Dans toutes les maisons que j'ai habitées jusqu'ici,—dans l'hôtel même du père Mouton,—les chambres n'ont qu'un lit pauvre, deux chaises vilaines, une table grasse, un lavabo ébréché. Les réduits de dix francs donnent sur la cour, on croirait voir une gueule de puits humide et noire! Si le soleil vient, c'est tant pis! il sert à chauffer le plomb; si la brise entre, elle apporte de la cuisine et de la table d'hôte des odeurs de friture et de graisse.
Dans cette maison de Renoul, la croisée ne s'ouvre pas sur une rue boueuse, mais sur un espace planté d'arbres tout couverts de pousses fraîches comme des petits haricots verts, et où sautent des oiseaux en liberté.
Je n'ai rencontré jusqu'à présent que des oiseaux qui sentaient la vieille femme, la suie ou le cuir:—pies, perroquets, merles, avec des becs qu'on dirait faits à la grosse. Ici j'ai l'oreille chatouillée et le choeur effleuré par de grands froufrous d'ailes!…

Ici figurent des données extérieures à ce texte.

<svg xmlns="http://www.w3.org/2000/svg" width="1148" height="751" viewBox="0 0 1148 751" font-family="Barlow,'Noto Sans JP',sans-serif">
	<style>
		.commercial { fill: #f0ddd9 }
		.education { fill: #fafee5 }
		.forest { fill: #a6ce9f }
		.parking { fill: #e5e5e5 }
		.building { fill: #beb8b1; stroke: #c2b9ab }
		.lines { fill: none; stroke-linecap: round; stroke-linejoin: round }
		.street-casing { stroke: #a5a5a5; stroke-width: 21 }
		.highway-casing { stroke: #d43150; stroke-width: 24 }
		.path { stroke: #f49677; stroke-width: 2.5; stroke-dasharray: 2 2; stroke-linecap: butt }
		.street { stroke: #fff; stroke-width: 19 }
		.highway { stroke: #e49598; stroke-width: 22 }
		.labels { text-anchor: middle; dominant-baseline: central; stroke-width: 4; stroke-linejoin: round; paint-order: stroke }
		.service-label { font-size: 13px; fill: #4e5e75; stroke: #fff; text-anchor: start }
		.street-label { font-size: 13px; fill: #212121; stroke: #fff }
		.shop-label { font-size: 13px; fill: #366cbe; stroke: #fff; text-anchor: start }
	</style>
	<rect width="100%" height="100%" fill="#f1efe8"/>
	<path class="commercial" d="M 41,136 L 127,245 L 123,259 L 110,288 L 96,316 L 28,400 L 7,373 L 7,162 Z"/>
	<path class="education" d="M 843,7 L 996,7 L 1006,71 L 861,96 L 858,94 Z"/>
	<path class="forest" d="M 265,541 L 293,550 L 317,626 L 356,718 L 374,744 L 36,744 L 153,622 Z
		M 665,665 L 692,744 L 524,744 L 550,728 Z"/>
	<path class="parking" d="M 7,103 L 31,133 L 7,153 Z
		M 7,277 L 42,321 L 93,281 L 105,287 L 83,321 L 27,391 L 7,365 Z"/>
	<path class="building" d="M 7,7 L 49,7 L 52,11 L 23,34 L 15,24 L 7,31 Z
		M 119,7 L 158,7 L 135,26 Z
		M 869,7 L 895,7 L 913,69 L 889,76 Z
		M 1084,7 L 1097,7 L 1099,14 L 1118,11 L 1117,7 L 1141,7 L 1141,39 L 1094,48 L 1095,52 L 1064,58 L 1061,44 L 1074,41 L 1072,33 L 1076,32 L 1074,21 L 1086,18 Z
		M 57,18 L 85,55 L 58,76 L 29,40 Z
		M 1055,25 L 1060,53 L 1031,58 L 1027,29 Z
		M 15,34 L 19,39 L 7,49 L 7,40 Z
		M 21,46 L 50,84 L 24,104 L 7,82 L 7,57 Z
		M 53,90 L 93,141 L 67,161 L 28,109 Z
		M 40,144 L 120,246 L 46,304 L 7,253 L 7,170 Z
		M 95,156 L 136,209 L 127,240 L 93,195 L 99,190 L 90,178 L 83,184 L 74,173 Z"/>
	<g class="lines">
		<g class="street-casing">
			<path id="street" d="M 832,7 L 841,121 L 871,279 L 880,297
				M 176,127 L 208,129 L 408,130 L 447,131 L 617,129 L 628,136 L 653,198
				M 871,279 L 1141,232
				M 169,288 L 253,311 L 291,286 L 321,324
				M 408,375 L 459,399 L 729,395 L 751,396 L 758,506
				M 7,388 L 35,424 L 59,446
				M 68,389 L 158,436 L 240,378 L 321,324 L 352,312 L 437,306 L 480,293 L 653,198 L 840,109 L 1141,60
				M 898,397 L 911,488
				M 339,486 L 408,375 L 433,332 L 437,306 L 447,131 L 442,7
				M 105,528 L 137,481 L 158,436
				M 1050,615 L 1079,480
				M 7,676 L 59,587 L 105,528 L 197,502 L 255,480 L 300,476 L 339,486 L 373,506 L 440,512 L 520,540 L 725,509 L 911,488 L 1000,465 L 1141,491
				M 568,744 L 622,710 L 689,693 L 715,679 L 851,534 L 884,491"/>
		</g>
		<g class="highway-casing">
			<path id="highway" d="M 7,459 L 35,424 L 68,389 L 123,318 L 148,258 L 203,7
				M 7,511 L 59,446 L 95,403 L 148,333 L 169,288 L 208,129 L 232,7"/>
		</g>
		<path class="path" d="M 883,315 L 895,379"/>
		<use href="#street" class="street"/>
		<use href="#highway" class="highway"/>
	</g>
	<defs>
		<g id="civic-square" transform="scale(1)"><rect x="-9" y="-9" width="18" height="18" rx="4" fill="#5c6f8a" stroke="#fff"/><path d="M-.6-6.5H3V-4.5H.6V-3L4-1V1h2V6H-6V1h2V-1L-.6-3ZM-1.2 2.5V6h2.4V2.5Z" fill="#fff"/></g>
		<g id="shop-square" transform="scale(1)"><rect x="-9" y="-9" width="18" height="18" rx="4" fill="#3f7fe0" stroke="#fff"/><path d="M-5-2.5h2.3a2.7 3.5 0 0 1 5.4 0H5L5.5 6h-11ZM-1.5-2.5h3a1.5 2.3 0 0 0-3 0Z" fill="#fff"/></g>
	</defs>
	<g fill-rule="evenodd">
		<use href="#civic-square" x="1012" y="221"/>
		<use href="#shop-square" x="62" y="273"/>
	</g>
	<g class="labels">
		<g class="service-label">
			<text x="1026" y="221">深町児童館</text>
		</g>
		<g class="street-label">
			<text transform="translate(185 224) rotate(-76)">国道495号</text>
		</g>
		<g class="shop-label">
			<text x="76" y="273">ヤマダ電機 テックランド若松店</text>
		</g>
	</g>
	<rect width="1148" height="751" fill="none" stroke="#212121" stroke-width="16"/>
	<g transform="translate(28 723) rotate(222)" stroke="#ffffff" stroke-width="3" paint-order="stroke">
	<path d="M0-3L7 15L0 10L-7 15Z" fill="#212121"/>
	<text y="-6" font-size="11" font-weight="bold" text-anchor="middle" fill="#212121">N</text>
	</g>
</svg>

La maîtresse de ce petit appartement a deux pièces, dont l'une, meublée par un lit assez grand, l'autre par une bibliothèque toute petite.

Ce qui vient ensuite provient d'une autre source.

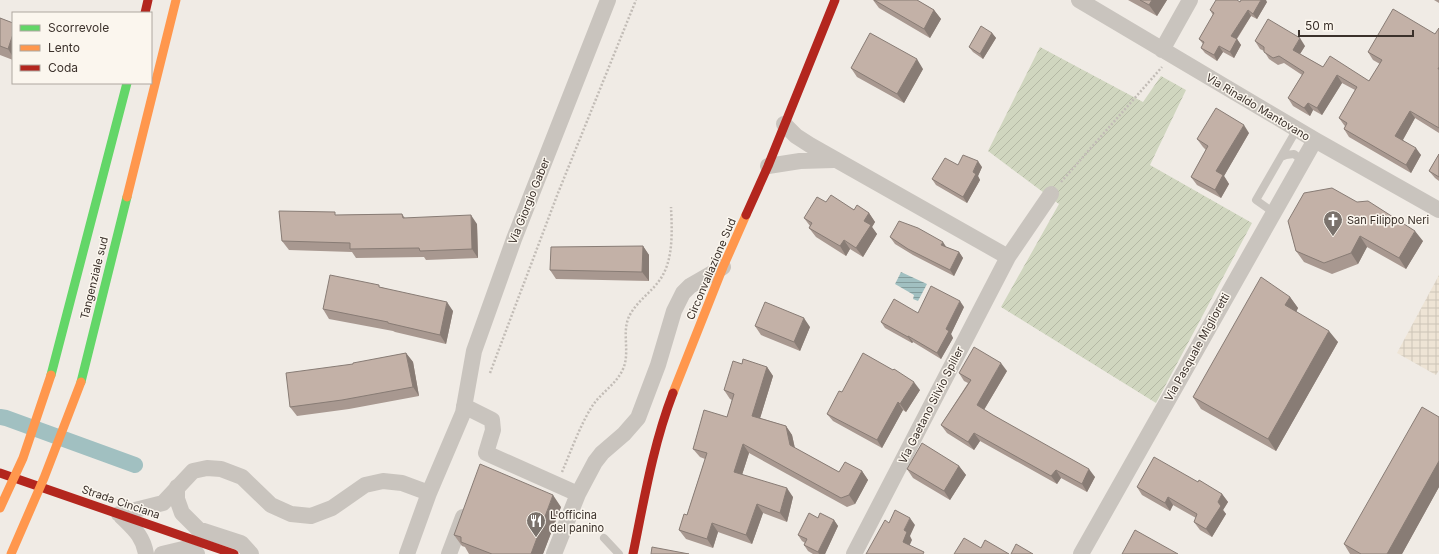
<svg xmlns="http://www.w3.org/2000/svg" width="1439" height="554" viewBox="0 0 1439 554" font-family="Inter,sans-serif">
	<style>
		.garden { fill: url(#garden-furrows) }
		.plaza { fill: url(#plaza-grid) }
		.water { fill: url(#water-rules) }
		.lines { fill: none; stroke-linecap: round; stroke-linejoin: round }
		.canal { stroke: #a1c0c1; stroke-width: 16 }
		.path { stroke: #c2bcb6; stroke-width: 2.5; stroke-dasharray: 2 2; stroke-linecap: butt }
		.lane { stroke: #c9c4be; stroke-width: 8 }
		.street { stroke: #c9c4be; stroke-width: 16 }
		.fast { stroke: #63d668; stroke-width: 9 }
		.slow { stroke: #ff974d; stroke-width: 9 }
		.jam { stroke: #b3261e; stroke-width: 9 }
		.slow-bridge { stroke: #ff974d; stroke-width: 9 }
		.wall { fill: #a89890 }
		.shaded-wall { fill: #887c75 }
		.building { fill: #c3b1a7; stroke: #887c75 }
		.labels { text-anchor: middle; stroke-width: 3; stroke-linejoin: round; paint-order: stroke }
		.street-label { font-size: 11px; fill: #3b312b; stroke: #fbf6ee }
		.poi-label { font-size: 11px; fill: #3b312b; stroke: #fbf6ee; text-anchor: start }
	</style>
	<defs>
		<pattern id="garden-furrows" width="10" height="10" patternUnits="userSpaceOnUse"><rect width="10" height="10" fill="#d0d6bf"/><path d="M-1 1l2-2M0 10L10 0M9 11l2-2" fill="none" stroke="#b4b8a4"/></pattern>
		<pattern id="plaza-grid" width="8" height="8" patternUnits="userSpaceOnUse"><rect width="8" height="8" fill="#eee4d5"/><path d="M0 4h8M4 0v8" fill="none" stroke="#cdc4b7"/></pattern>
		<pattern id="water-rules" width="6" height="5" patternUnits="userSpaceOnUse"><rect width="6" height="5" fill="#a1c0c1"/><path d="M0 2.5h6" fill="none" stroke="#849d9d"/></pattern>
	</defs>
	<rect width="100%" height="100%" fill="#f0ebe5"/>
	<path class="garden" d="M1040 47 1143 102 1161 76 1186 90 1150 165 1252 223 1156 403 1001 307 1059 204 988 151Z"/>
	<path class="plaza" d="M1439 275V370L1436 375 1397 353Z"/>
	<path class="water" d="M901 272 927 284 918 301 913 299 914 295 895 284Z"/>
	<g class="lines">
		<path class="canal" d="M0 417 6 418 135 465"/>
		<path class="path" d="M1061 182 1162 67
			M490 373 558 193 636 0
			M562 472C571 451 579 428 591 408 600 393 616 385 623 369 631 351 620 330 631 313 638 301 651 292 659 281 674 261 672 231 671 207"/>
		<path class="lane" d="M1281 157 1286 155 1294 154 1298 157 1301 165
			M1273 212 1256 200 1297 129
			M604 538 619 554"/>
		<path class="street" d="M1079 0 1315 140 1439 210
			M1162 50 1190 0
			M784 124 796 136 810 145 1008 257
			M768 166 800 161 834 160
			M464 406 492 420 493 430 486 453 578 494
			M177 487V499L182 513 198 529 241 543 251 554
			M119 514 163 503 193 471 207 468 221 469 242 477 271 505 291 514 311 516 332 508 365 485 383 481 402 483 429 493
			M121 516C134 529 143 536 146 554
			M162 554 183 549 197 554
			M407 554 429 493 463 413 474 351 514 239 608 0
			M449 554 463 517
			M554 554 578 494 595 462 602 453 624 434 638 418 658 365 674 311 683 293 690 286 723 267
			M854 554 1008 257 1051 194
			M1081 554 1315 140"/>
		<path class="fast" d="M51 375 127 83
			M81 382 127 197"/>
		<path class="slow" d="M127 197 176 0
			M673 393 723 267 746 215"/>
		<path class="jam" d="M145 13 148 0
			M746 215 768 166 835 0
			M0 473 234 554
			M633 554C644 500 653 445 673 393"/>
		<path class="slow-bridge" d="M0 508 23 458 51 375
			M11 554 44 478 81 382"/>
	</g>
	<path class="wall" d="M873 0H917L934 10 941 19 930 38 879 8Z
		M1128 0H1167L1157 16Z
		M1434 0H1439V3Z
		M1240 2H1267L1257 19 1251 16 1237 39 1241 45 1234 58 1223 52 1217 61 1205 53 1201 48 1203 44 1199 39 1213 15 1210 10Z
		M0 18 13 23V60L0 55Z
		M1439 28V133L1415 118 1403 140 1421 155 1411 173 1349 137 1344 129 1345 126 1344 125 1339 118 1355 90 1342 83 1322 115 1313 110 1310 116 1293 106 1288 98 1302 75 1284 63 1278 65 1269 59 1264 51 1260 49 1255 41 1305 46 1300 54 1323 67 1369 81 1380 64 1373 60 1368 52 1435 34Z
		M992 33 996 38 983 59 973 52 969 47Z
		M851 68 923 69 904 103 857 77Z
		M1249 133 1224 176 1229 184 1221 198 1197 185 1191 177 1206 150 1203 147 1197 139Z
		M1439 154V181L1435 178 1429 171Z
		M958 165 982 167 978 176 980 180 967 203 936 185 932 179Z
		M826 202 869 213 875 222 872 227 877 234 863 257 850 249 846 256 816 237 809 228 810 226 804 218Z
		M402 214 405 218 477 224 478 258 426 260 424 257 356 258 352 252 289 250 282 241 337 215Z
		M1288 221 1423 241 1406 269 1367 247 1358 264 1332 274 1304 262 1296 251Z
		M890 237 946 247 959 252 963 258 954 276 913 255 895 244Z
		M643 246 649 255V281L556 279 550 270Z
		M381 287 453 311 446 344 395 332 393 331 329 319 323 309Z
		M1290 297 1298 308 1296 311 1338 342 1276 451 1201 409 1193 397Z
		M964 307 951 334 953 338 941 359 913 342 912 343 885 328 881 322 918 313Z
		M755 326 810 327 800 351 761 335Z
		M406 353 413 362 419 396 349 409 297 416 290 407 353 364Z
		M742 364 767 367 773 376 760 418 786 426 792 435 795 448 839 472 862 471 868 480 855 504 847 507 749 453 742 475 793 497 787 522 763 513 752 544 718 532 713 548 686 539 679 530 687 515 705 459 700 457 693 449 727 417 732 400 730 399 724 390Z
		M1007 371 984 410 1095 477 1087 492 1061 478 1057 484 980 441 974 450 947 433 941 425 968 383 964 381 959 373Z
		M920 390 906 412 903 410 882 448 833 421 827 414 842 392Z
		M1439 417V487L1402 554H1350L1344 544Z
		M959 466 966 475 950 500 913 478 907 469Z
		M1198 482 1222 494 1228 502 1223 510 1226 514 1212 537 1200 530 1194 522 1196 518 1173 505 1170 511 1142 495 1137 487Z
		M561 507 543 554H469L465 547 462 546 454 535Z
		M818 518 834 520 838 526 825 554H813L808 551 804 545 805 543 802 541 798 535Z"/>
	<path class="shaded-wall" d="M1152 0H1167L1157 16 1149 5Z
		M1261 0H1266L1267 2 1257 19 1253 14Z
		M934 10 941 19 930 38 924 29Z
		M1248 10 1251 16 1235 41 1231 36Z
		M992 33 996 38 983 59 980 54Z
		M13 34V57L8 49Z
		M1300 38 1305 46 1298 57 1293 50Z
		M1237 39 1241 45 1234 58 1230 52Z
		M1219 46 1223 52 1217 61 1214 55Z
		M917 59 923 69 904 103 897 94Z
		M1337 75 1342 83 1322 115 1317 108Z
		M1308 103 1313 110 1310 116 1304 108Z
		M1410 111 1415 118 1401 143 1395 136Z
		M1244 125 1249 133 1224 176 1229 184 1221 198 1215 190 1216 171Z
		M1416 148 1421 155 1411 173 1406 165Z
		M978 161 982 167 978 176 980 180 967 203 963 197Z
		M869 213 875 222 872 227 877 234 863 257 856 248 864 221Z
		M471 215 477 224 478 258 472 249Z
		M1415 231 1423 241 1406 269 1399 258Z
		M1360 236 1367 247 1358 264 1351 253Z
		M844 240 850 249 846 256 840 246Z
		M943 242 947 248 941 245Z
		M643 246 649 255V281L642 272Z
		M959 252 963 258 954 276 950 270Z
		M1290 297 1298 308 1294 317 1285 305Z
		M960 301 964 307 951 334 953 338 941 359 937 353 946 329Z
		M447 302 453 311 446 344 440 335Z
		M804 318 810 327 800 351 794 342Z
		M1329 331 1338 342 1276 451 1268 439Z
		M908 336 913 342 912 343 908 337Z
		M406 353 413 362 419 396 413 387Z
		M1001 363 1007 371 982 413 977 405Z
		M767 367 773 376 758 425 752 416Z
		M914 382 920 390 906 412 900 404Z
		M898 402 903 410 882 448 877 440Z
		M786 426 792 435 796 454 790 445Z
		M974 433 980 441 974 450 968 442Z
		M743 444 749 453 740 481 734 472Z
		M1439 461V487L1402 554H1387Z
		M959 466 966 475 950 500 944 491Z
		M1089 469 1095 477 1087 492 1082 484Z
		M1056 470 1061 478 1057 484 1051 476Z
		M862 471 868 480 855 504 849 495Z
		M787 488 793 497 787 522 780 513Z
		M1222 494 1228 502 1223 510 1226 514 1212 537 1206 529 1218 502Z
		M553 495 561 507 543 554H531Z
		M1168 497 1173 505 1170 511 1165 503Z
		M757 504 763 513 752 544 746 535Z
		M910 518 915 525 910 536 912 540 908 549 903 542 904 530Z
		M834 520 838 526 825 554H819L818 552Z
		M712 523 718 532 713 548 707 539Z"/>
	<path class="building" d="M874 0H917L934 10 924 29Z
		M1140 0H1152L1149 5Z
		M1216 0H1237L1240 2 1241 0H1261L1253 14 1248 10 1231 36 1237 39 1230 52 1219 46 1214 55 1201 48 1204 42 1199 39 1214 13 1210 10Z
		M1393 9 1435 34 1439 28V67L1438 69H1439V128L1410 111 1395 136 1416 148 1406 165 1344 129 1347 123 1339 118 1357 87 1337 75 1317 108 1308 103 1304 108 1288 98 1304 72 1279 56 1273 58 1264 52V47L1255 41 1268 19 1300 38 1293 50 1323 67 1330 56 1369 81 1382 60 1368 52Z
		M0 18 13 23V34L8 49 0 46Z
		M981 26 992 33 980 54 969 47Z
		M870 33 917 59 897 94 851 68Z
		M1216 108 1244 125 1216 171 1223 175 1215 190 1191 177 1208 146 1197 139Z
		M1439 154V177L1429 171Z
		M963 155 978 161 973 172 976 174 963 197 932 179 945 158 958 165Z
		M1332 188 1357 202 1368 201 1415 231 1399 258 1360 236 1351 253 1324 263 1296 251 1288 221 1304 193Z
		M831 195 854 210 857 205 869 213 864 221 871 225 856 248 844 240 840 246 809 228 812 223 804 218 817 197 826 202Z
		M279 211 335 212V215L402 214 403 218 471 215 472 249 420 251 419 248 350 249V243L282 241Z
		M899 221 918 228 943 242 941 245 959 252 950 270 908 249 890 237Z
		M643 246 642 272 550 270 551 247Z
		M330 275 379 285V287L447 302 440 335 388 323V322L323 309Z
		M1261 277 1290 297 1285 305 1329 331 1268 439 1193 397Z
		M931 286 960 301 946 329 949 331 937 353 908 336V337L881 322 894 299 918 313Z
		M765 302 804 318 794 342 755 326Z
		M974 347 1001 363 977 405 993 415 1089 469 1082 484 1056 470 1051 476 974 433 968 442 941 425 971 380 959 373Z
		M406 353 413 387 342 400 290 407 286 373 353 364V363Z
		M863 353 893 370 894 369 914 382 900 404 898 402 877 440 827 414 839 391 842 392Z
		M743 359 767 367 752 416 786 426 790 445 839 472 845 462 862 471 849 495 841 498 743 444 734 472 787 488 780 513 757 504 746 535 712 523 707 539 679 530 684 514 687 515 707 453 693 449 704 410 727 417 734 394 724 390 733 361 742 364Z
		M1422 407 1439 417V461L1387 554H1361L1344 544Z
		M922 443 959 466 944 491 907 469Z
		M1154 457 1198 482 1199 480 1222 494 1218 502 1221 506 1206 529 1194 522 1197 514 1168 497 1165 503 1137 487Z
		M480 464 553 495 531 554H492L461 542V537L454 535Z
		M895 510 910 518 904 530 907 532 903 542 924 552 923 554H866L885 520 889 523Z
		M809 513 818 518 820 513 834 520 818 552 804 545 807 539 798 535Z
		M1135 530 1178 554H1122Z
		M964 538 981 548 985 540 1009 554H954Z
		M1016 544 1033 554H1011Z
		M652 547 689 554H651Z"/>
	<defs>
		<symbol id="church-pin" viewBox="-11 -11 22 30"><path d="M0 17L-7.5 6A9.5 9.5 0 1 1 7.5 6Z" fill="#7a726c" stroke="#fbf6ee"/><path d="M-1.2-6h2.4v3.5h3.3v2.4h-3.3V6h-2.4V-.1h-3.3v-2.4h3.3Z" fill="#fff"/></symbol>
		<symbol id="restaurant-pin" viewBox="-11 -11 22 30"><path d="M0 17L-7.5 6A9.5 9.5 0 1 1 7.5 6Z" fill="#7a726c" stroke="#fbf6ee"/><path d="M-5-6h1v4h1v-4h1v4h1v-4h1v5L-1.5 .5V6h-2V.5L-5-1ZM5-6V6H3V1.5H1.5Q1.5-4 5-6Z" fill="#fff"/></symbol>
	</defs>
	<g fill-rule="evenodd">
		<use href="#church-pin" x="1322" y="209" width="22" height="30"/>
		<use href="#restaurant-pin" x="525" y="510" width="22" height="30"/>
	</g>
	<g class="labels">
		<g class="street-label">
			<text transform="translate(1258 107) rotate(31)" y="4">Via Rinaldo Mantovano</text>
			<text transform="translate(529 201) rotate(-68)" y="4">Via Giorgio Gaber</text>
			<text transform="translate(711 269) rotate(-67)" y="4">Circonvallazione Sud</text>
			<text transform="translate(94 278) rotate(-76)" y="4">Tangenziale sud</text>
			<text transform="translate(1197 347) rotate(-61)" y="4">Via Pasquale Miglioretti</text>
			<text transform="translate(931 405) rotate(-63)" y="4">Via Gaetano Silvio Spiller</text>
			<text transform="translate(121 502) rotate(19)" y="4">Strada Cinciana</text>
		</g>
		<g class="poi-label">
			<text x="1347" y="224">San Filippo Neri</text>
			<text x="550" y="519">L'officina<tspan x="550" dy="13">del panino</tspan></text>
		</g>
	</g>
	<rect x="12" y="12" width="140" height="72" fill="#fbf6ee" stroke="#aea7a0"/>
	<rect x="20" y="25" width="20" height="6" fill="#63d668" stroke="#aea7a0"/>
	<text x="48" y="32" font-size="12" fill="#3b312b">Scorrevole</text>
	<rect x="20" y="45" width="20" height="6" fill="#ff974d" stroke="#aea7a0"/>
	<text x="48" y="52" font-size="12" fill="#3b312b">Lento</text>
	<rect x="20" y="65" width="20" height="6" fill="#b3261e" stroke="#aea7a0"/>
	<text x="48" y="72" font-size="12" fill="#3b312b">Coda</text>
	<path d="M1299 30v6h114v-6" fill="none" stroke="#3b312b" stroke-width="2"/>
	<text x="1305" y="30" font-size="12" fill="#3b312b" stroke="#fbf6ee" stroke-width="3" paint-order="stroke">50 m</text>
</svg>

Madame Renoul trouve bien que nous faisons un peu de bruit; que moi, en particulier, j'ai une voix qui casse les vitres et des souliers qui rayent tout son parquet: elle trouve bien que Matoussaint, en levant les bras, pour faire comme Danton, s'expose à renverser l'étagère où il y a de petits bibelots de foire:—un chat en chocolat et un bonnet phrygien en sucre rouge —mais nous l'amusons quelquefois; on n'imite pas Danton tout le temps; on n'est pas tribun éternellement, on est un peu farce aussi; et après le tocsin de 93, c'est le carillon de nos dix-huit ans que nous sonnons à toute volée!
C'est le grésil du rire après les tempêtes d'éloquence.
Puis, on fait le café.
Renoul reçoit tous les mois, de sa mère, des provisions de moka en grain qu'on moud à tour de rôle, et le bruit de ce moulin-là, l'odeur de ce café, qui sent les îles, adoucissent nos colères plébéiennes et nous rendent, jusqu'au dernier grain, indulgents pour la société mal faite; ou tout au moins il y a trêve—on met du sucre.
Le pli est pris; tous les soirs on vient discuter, crier et moudre. On verse, on sirote, on fume, on rit—puis l'on se remet en colère et l'on remonte sur les chaises comme à la tribune.
«Pas sur celle-là! crie la maîtresse de la maison en s'arrachant les cheveux; là-dessus si vous voulez!»